I have installed and tested xapian/omega 1.02. I am using the omega.cgi for searches and have indexed 1000+ plain text files using omindex. Fantastic! Thanks, I am able to quickly and sensibly order these documents by text criteria. These text files contain various numbers of dates in the form of YYYY, mostly in free-text rather than formatted fields. I was hoping to be able to use the cgi to limit searches of these documents by date/number ranges e.g. "catalogue 1890..1910", but I not getting what I expected. Using godmode to inspect the indexing, only the 'file date modified' is stored as Y2007, fair enough, the text is not in the YYYYMMDD format, but none of the other numbers are stored as values either. In fact the document values all appear to contain garbage e.g. Document Values Value# Value 0 F?? 1 X?s?1??z ,:;??* The various years are picked out as plain terms, but I do not seem to be able to do number range searches. I have scoured the documentation and mailing lists and have now confused myself. Can you help me with 2 questions: 1) Should the omega cgi interface support number range searches with/without additional configuration? 2) From my outline does it appear that omindex has indexed my documents as expected - with particular reference to the document values?
Richard Boulton
2007-Jul-24 04:58 UTC
[Xapian-discuss] omega number range searches - query
Eike wrote:> These text files contain various numbers of dates in the form of YYYY, mostly in > free-text rather than formatted fields. I was hoping to be able to use the cgi > to limit searches of these documents by date/number ranges e.g. "catalogue > 1890..1910", but I not getting what I expected. > > Using godmode to inspect the indexing, only the 'file date modified' is stored > as Y2007, fair enough, the text is not in the YYYYMMDD format, but none of the > other numbers are stored as values either.
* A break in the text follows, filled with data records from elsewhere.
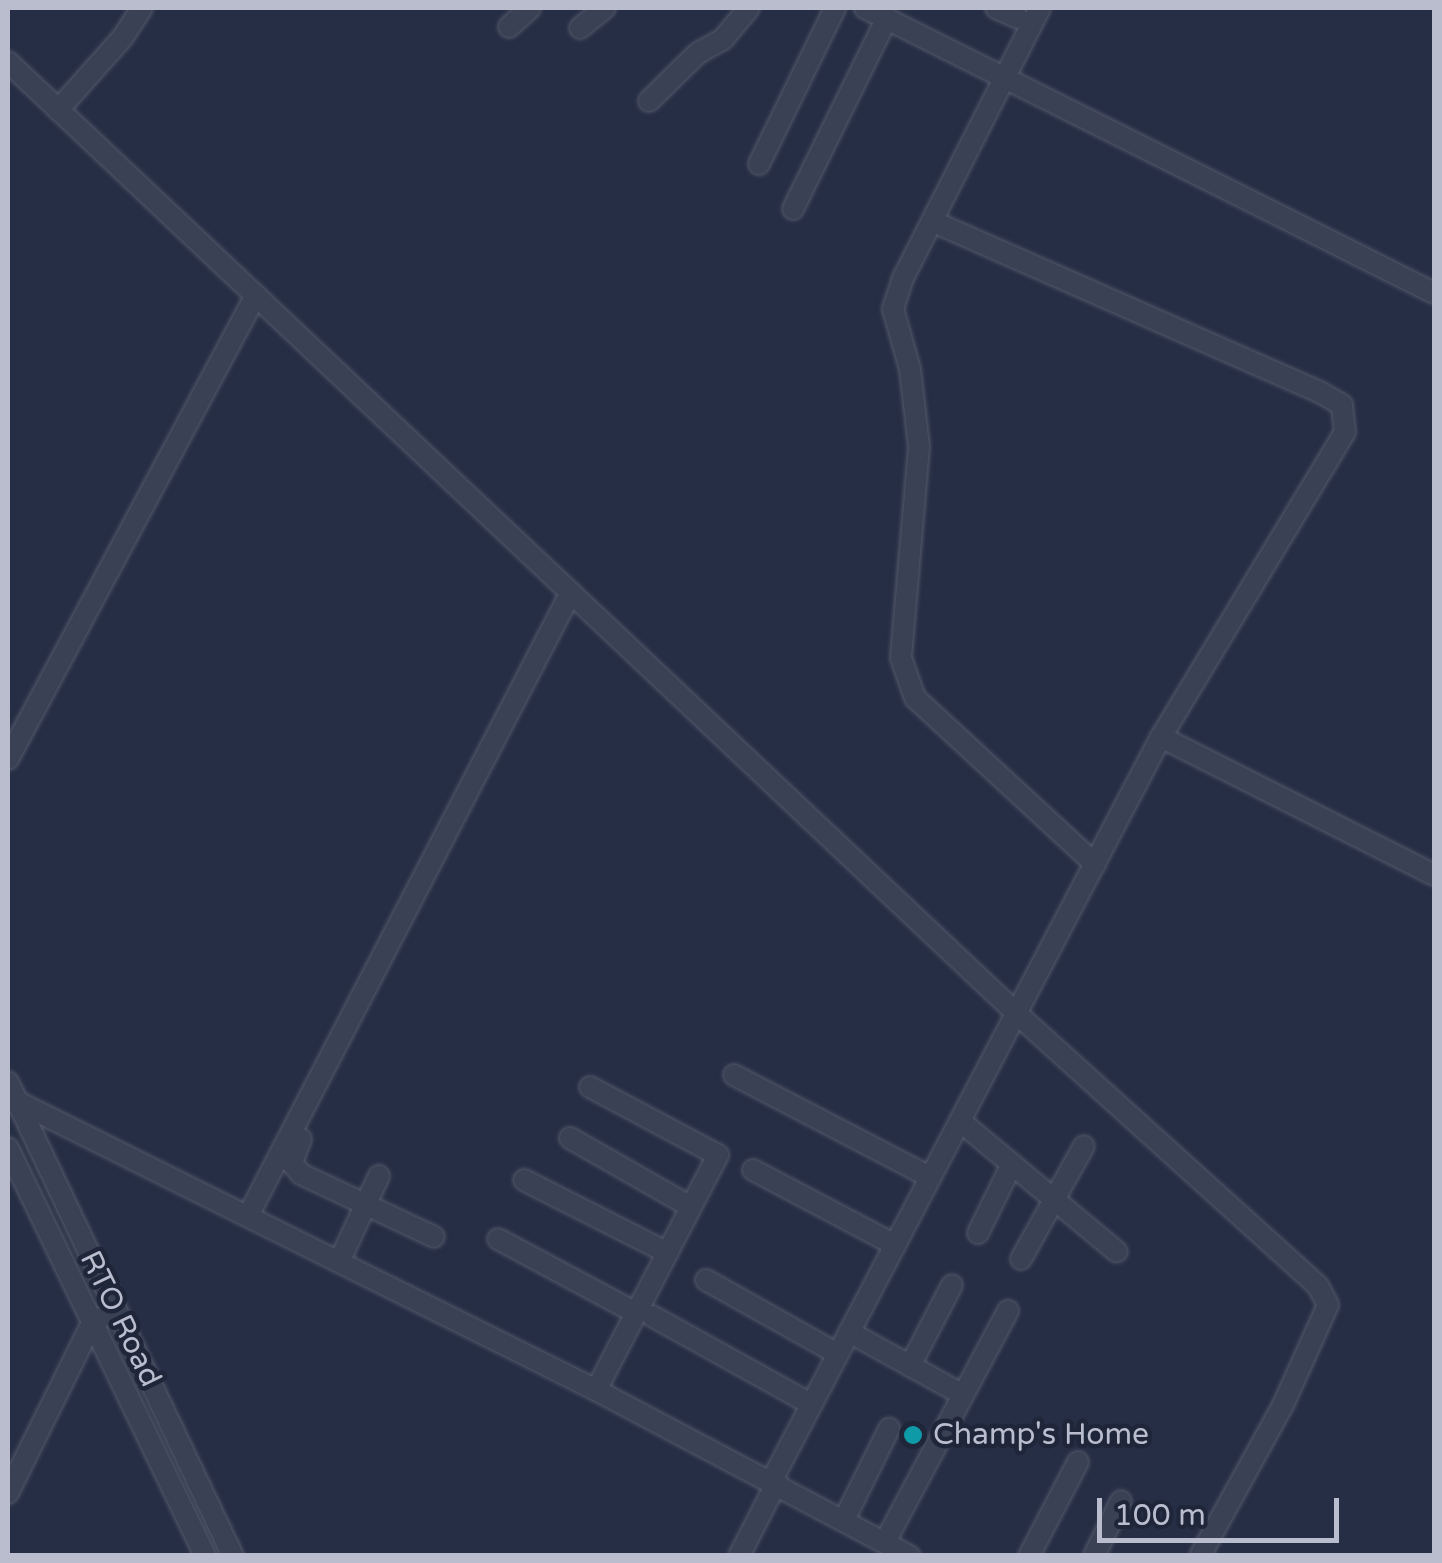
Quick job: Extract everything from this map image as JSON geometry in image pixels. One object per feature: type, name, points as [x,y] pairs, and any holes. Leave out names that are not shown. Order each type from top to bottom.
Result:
[{"type":"street","points":[[58,110],[123,37],[142,8]]},
{"type":"street","points":[[509,26],[530,8]]},
{"type":"street","points":[[580,28],[605,8]]},
{"type":"street","points":[[649,101],[698,53],[723,39],[749,8]]},
{"type":"street","points":[[759,164],[835,8]]},
{"type":"street","points":[[864,8],[901,17],[1006,75],[1434,294]]},
{"type":"street","points":[[996,8],[1018,18]]},
{"type":"street","points":[[1040,8],[903,278],[893,309],[910,368],[919,447],[901,658],[916,698],[1094,864]]},
{"type":"street","points":[[793,209],[901,17]]},
{"type":"street","points":[[8,62],[1016,1013],[1200,1175],[1326,1297],[1328,1305],[1283,1405],[1200,1556]]},
{"type":"street","points":[[739,1556],[811,1404],[1161,737],[1345,432],[1342,406],[1318,391],[934,222]]},
{"type":"street","points":[[8,759],[256,295]]},
{"type":"street","points":[[249,1214],[572,592]]},
{"type":"street","points":[[1161,737],[1434,875]]},
{"type":"street","points":[[734,1074],[930,1177]]},
{"type":"street","points":[[590,1087],[718,1156],[668,1253],[644,1315],[596,1390]]},
{"type":"street","points":[[10,1094],[774,1481],[910,1556]]},
{"type":"street","name":"RTO Road","points":[[10,1094],[233,1556]]},
{"type":"street","points":[[319,1102],[292,1163],[300,1174],[434,1238]]},
{"type":"street","points":[[960,1121],[1117,1252]]},
{"type":"street","points":[[570,1138],[691,1207]]},
{"type":"street","points":[[1021,1259],[1084,1146]]},
{"type":"street","name":"RTO Road","points":[[8,1148],[205,1556]]},
{"type":"street","points":[[978,1233],[1012,1164]]},
{"type":"street","points":[[753,1170],[894,1246]]},
{"type":"street","points":[[339,1262],[378,1176]]},
{"type":"street","points":[[524,1180],[668,1253]]},
{"type":"street","points":[[498,1239],[811,1404]]},
{"type":"street","points":[[706,1280],[838,1354]]},
{"type":"street","points":[[910,1366],[952,1286]]},
{"type":"street","points":[[885,1542],[1008,1311]]},
{"type":"street","points":[[8,1493],[93,1321],[118,1313]]},
{"type":"street","points":[[849,1332],[963,1395]]},
{"type":"street","points":[[844,1520],[890,1429]]},
{"type":"street","points":[[1029,1556],[1078,1462]]},
{"type":"street","points":[[1094,1556],[1121,1501]]},
{"type":"place","name":"Champ's Home","points":[[913,1435]]}]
In fact the document values all > appear to contain garbage e.g. > > Document Values > Value# Value > 0 F?? > 1 X?s?1??z,:;??*> > The various years are picked out as plain terms, but I do not seem to be able to > do number range searches. I have scoured the documentation and mailing lists and > have now confused myself. > > Can you help me with 2 questions: > 1) Should the omega cgi interface support number range searches with/without > additional configuration?If you use omindex, only the last modified date is stored. It _should_ be possible to do a date range search using this value, by setting the START and END cgi parameters. I don't believe sorting or range restriction is possible currently with any other numeric value.> 2) From my outline does it appear that omindex has indexed my documents as > expected - with particular reference to the document values?Yes - those two values look vaguely plausible: value 0 is the last_mod timestamp, as a 4 byte integer (ie, binary data, not ascii; hence the odd characters). value 1 is an MD5 sum of the document, again as binary data, not ascii.